Among the entries that follow, count the lines with the word "Proven" and report the number by itself.

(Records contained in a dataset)
--------------------------------

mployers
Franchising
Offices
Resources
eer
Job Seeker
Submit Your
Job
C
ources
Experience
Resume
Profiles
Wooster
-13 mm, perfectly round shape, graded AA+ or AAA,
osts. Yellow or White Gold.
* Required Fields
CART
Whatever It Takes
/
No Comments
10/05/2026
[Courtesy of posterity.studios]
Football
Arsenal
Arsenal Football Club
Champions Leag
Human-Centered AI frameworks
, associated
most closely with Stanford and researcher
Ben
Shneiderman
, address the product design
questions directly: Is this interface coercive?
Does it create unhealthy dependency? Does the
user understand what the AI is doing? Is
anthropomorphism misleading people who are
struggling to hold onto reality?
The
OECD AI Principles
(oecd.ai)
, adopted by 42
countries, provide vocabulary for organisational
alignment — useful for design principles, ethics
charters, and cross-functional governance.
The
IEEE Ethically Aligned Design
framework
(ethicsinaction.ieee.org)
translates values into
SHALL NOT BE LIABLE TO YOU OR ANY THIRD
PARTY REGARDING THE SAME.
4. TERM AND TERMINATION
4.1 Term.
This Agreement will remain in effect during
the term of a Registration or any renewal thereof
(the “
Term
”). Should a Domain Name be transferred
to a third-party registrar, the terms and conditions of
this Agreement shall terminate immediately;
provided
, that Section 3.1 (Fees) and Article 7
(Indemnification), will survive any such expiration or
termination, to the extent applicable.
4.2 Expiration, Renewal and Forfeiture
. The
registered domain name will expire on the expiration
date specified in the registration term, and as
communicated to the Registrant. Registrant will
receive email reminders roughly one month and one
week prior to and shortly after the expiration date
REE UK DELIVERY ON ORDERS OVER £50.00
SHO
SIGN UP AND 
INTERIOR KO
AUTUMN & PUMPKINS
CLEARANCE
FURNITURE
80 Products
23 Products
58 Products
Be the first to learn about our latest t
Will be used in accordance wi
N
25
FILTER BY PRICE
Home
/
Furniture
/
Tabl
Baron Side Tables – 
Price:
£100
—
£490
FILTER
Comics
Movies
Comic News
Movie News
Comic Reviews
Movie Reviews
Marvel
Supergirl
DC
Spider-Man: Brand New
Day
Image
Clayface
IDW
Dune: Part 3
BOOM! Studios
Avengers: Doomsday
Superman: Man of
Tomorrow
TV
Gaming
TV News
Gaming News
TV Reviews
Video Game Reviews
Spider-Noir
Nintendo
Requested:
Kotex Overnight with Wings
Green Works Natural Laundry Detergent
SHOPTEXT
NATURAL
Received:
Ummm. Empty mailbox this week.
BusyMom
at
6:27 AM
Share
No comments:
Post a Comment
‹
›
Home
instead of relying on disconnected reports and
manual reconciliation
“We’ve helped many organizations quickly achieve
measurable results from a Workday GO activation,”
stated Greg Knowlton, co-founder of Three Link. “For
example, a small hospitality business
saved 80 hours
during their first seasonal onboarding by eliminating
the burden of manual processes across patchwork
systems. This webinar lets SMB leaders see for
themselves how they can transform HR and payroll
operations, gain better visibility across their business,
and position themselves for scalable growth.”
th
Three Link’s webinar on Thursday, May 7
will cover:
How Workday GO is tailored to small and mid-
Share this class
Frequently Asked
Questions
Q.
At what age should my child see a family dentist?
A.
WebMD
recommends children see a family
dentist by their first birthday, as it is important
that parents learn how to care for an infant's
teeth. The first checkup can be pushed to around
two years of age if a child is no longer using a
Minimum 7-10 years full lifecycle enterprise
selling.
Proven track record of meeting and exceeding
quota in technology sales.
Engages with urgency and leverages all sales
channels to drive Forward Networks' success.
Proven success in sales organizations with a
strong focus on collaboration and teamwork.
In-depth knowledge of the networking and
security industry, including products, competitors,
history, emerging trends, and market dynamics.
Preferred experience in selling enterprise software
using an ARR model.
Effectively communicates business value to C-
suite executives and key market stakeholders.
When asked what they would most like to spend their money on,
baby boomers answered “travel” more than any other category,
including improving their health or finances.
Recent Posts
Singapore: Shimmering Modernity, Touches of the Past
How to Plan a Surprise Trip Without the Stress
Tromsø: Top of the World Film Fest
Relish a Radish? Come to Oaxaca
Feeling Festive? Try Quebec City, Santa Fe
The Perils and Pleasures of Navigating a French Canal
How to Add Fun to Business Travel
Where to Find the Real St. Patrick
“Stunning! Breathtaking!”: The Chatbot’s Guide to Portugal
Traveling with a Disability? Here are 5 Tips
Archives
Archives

--------------------------------

▶ **Task solution**: 2